__PROBLEM__: Across all the records below, count the lines that hold "right". State only that figure.
____
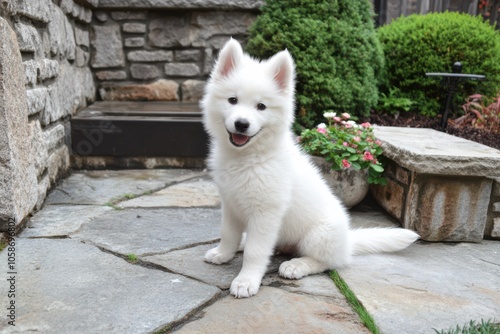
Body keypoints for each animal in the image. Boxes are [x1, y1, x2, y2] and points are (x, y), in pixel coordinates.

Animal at [199, 38, 418, 298]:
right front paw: (223, 254)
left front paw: (246, 280)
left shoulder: (266, 212)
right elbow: (228, 234)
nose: (241, 124)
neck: (249, 157)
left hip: (319, 235)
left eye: (261, 106)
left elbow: (256, 251)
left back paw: (297, 265)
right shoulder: (230, 203)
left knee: (328, 262)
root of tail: (348, 242)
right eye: (232, 100)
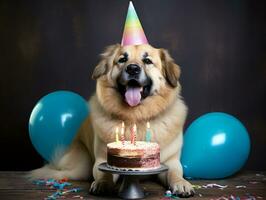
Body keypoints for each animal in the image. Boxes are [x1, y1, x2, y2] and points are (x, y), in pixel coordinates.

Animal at [30, 43, 194, 197]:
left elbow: (175, 173)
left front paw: (182, 184)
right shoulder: (101, 160)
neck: (135, 116)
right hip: (80, 166)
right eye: (122, 60)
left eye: (147, 60)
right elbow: (104, 173)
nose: (132, 69)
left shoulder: (171, 162)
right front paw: (102, 183)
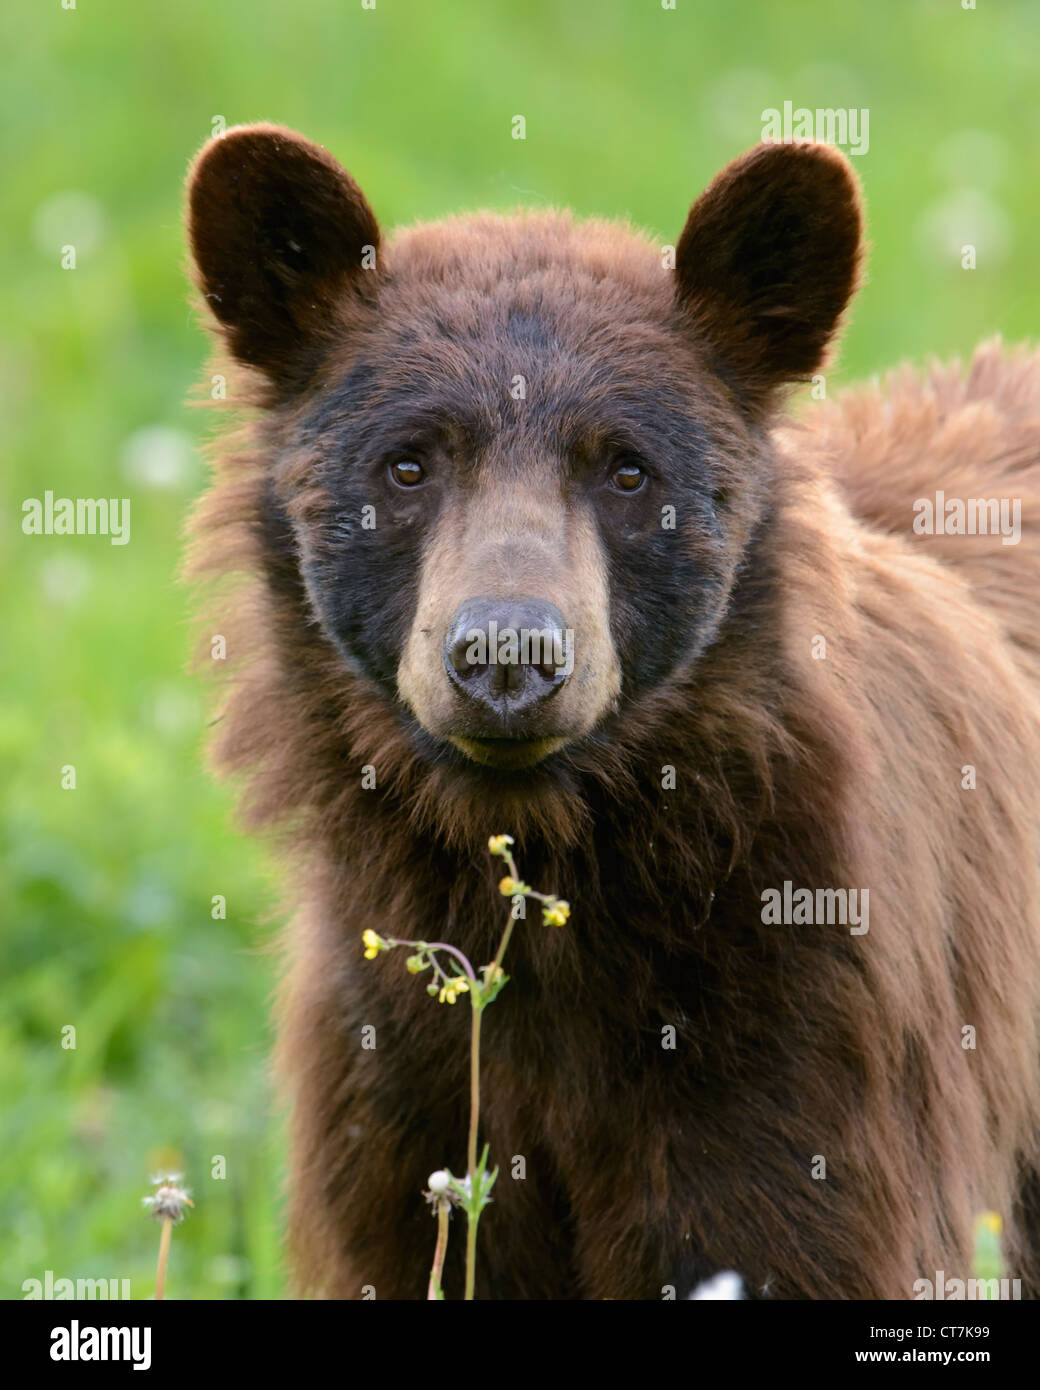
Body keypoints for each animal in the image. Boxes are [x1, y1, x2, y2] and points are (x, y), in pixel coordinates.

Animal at [182, 125, 1040, 1295]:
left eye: (628, 470)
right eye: (405, 462)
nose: (507, 656)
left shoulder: (811, 1022)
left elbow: (791, 1230)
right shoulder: (391, 1058)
____
__WRITTEN SOLUTION__: 11